Abdurrahman Dilipak
FG Kudüs konusunda ne düşünüyor?
Sahi Fetullah Gülen hocaefendi “!?” Kudüs konusunda ne düşünüyor.
Suudilerin “eklemlenmiş” gazetecilerinin ne düşündüklerini öğrendik.. “Hocaefendi”nin Gazze savunmasında İsrailliler için gözyaşı döktüğünü biliyoruz. Zaten “Hoca efendiye” göre Haçlılar da Müslümanlara karşı bir kötülükleri olmadı. İsrail ve haçlılar hakkında böyle düşünen bir adamın ABD hakkındaki düşüncelerini kestirmek zor olmasa gerek.
FETÖ deyince bazı Gülen’ciler üstlerine alınmıyorlar. FETÖ’cüler Gülen hareketine sızıp onlar üzerinden siyasete müdahale etmek isteyen bir grupmuş. Bu yalanlarla kendilerini kandırıyorlar şimdi de.. Hocaefendi de, cemaat de temizmiş aslında. Cemaat toparlanıp, siyasete bulaşmadan yollarına devam edeceklermiş ama, Tayyip Erdoğan, FETÖ diye cemaatin temiz ve masum insanlarını da bu vesile ile cezalandırmak istiyormuş.
Cemaat ile iltisaklı isimleri Kudüs toplantılarında göremiyoruz ne hikmetse. CHP daha ne yapacağına karar vermemiş durumda. MHP AK Parti ile beraber, BBP ve SP de Kudüs konusunda duyarlı. İYİ Parti, BOP’un eş başkanlığı üzerinden Erdoğan’a yükleniyor.
■ ■ ■ ■
▸ Verilen görev A: Alıntıya göre İYİ Parti, Erdoğan'a hangi konu üzerinden yükleniyor?
▸ Verilen görev B: Alıntıda “FETÖ deyince bazı” sözlerinden “ile cezalandırmak istiyormuş.” sözlerine kadar uzanan bölümün tamamını, “Tayyip Erdoğan” yerine “Recep Tayyip Erdoğan” koyarak yeniden yazınız.
■ ■ ■ ■
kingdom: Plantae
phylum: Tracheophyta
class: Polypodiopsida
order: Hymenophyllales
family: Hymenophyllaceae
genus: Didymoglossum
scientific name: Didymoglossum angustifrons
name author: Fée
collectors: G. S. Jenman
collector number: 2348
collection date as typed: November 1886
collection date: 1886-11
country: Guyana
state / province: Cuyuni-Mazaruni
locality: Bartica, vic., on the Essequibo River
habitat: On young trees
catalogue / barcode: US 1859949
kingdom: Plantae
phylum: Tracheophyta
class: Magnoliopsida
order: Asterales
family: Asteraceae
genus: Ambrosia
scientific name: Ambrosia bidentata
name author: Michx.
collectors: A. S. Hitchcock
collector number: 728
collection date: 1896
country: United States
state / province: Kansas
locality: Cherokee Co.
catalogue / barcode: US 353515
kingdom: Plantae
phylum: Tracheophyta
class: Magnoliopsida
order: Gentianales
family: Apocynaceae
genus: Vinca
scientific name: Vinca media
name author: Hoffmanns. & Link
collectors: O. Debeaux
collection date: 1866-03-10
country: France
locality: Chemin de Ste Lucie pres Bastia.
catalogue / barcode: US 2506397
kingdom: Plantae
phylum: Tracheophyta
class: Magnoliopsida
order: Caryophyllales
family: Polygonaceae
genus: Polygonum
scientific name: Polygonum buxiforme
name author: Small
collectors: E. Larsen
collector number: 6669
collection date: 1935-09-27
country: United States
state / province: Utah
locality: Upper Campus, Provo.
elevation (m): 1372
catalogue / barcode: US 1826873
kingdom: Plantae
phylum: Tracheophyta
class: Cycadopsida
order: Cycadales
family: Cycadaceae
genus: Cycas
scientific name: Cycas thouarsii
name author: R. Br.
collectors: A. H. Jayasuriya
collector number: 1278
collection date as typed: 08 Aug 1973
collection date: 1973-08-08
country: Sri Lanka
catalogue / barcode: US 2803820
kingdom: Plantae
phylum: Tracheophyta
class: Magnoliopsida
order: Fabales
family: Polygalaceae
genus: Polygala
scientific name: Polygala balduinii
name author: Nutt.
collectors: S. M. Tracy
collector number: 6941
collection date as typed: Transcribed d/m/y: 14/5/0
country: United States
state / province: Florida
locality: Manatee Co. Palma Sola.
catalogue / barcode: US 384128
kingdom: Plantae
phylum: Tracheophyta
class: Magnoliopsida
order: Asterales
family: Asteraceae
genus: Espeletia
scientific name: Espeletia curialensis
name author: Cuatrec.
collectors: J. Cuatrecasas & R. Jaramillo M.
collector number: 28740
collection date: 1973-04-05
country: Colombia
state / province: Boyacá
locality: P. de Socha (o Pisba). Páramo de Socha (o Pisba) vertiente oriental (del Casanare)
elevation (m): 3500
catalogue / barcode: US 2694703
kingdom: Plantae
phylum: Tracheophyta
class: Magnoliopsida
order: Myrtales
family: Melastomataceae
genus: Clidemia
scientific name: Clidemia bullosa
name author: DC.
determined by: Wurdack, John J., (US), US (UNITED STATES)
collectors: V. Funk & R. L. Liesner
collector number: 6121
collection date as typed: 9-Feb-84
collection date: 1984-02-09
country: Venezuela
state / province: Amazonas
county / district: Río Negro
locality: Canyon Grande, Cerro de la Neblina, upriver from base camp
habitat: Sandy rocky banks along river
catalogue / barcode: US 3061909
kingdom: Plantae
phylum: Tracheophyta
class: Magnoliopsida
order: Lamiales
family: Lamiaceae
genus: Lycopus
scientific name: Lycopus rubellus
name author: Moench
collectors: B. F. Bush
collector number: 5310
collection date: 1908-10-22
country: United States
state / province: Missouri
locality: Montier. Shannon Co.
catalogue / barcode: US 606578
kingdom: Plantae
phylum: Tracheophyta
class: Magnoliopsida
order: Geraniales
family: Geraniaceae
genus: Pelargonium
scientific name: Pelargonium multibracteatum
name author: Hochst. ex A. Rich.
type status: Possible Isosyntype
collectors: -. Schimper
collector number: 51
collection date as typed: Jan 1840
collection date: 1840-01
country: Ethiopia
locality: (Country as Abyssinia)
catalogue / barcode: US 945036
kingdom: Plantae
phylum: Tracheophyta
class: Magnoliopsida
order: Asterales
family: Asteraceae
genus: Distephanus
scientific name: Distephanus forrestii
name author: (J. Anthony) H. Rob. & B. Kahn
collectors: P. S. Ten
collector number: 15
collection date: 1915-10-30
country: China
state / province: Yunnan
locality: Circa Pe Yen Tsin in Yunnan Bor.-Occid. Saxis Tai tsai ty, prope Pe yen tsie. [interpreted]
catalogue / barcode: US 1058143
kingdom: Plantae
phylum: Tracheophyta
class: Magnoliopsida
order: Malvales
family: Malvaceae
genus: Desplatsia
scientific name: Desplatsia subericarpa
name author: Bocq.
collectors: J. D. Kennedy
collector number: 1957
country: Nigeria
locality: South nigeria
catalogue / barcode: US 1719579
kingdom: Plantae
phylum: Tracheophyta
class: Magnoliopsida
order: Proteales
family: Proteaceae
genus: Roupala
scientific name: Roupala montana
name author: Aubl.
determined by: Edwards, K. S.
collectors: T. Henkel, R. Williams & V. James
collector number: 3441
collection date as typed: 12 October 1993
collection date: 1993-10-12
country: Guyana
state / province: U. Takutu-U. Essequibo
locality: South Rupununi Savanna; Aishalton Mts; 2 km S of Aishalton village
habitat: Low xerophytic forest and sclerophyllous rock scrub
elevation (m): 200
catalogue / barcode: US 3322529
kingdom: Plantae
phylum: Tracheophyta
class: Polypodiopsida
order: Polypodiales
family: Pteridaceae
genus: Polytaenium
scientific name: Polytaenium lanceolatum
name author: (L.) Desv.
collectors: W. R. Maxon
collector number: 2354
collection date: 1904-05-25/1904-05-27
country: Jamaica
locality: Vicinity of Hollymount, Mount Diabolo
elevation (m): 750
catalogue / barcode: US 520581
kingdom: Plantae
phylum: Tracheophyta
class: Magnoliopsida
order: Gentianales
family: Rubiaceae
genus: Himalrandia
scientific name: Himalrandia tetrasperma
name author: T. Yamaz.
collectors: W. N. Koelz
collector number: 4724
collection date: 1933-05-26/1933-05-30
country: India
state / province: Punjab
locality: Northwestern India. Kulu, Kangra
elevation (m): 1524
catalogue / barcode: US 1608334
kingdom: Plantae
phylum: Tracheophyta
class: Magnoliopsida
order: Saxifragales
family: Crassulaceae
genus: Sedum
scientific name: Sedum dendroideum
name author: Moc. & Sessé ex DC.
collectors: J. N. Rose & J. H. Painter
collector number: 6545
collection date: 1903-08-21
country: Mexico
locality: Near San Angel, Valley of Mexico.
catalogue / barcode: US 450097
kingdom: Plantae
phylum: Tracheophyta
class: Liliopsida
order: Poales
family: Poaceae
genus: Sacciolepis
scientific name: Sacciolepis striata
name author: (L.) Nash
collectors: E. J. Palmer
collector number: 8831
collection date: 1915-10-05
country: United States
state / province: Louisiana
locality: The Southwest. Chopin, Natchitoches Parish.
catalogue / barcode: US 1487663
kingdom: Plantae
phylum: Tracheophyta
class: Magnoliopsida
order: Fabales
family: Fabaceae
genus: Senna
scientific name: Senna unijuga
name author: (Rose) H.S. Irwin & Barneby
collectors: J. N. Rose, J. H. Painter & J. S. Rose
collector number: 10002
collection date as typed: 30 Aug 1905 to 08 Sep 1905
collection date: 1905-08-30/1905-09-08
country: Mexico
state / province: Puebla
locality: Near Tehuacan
■ ■ ■ ■
▸ Eksiksiz yanıt A: BOP'un eş başkanlığı üzerinden.

▸ Eksiksiz yanıt B:
FETÖ deyince bazı Gülen’ciler üstlerine alınmıyorlar. FETÖ’cüler Gülen hareketine sızıp onlar üzerinden siyasete müdahale etmek isteyen bir grupmuş. Bu yalanlarla kendilerini kandırıyorlar şimdi de.. Hocaefendi de, cemaat de temizmiş aslında. Cemaat toparlanıp, siyasete bulaşmadan yollarına devam edeceklermiş ama, Recep Tayyip Erdoğan, FETÖ diye cemaatin temiz ve masum insanlarını da bu vesile ile cezalandırmak istiyormuş.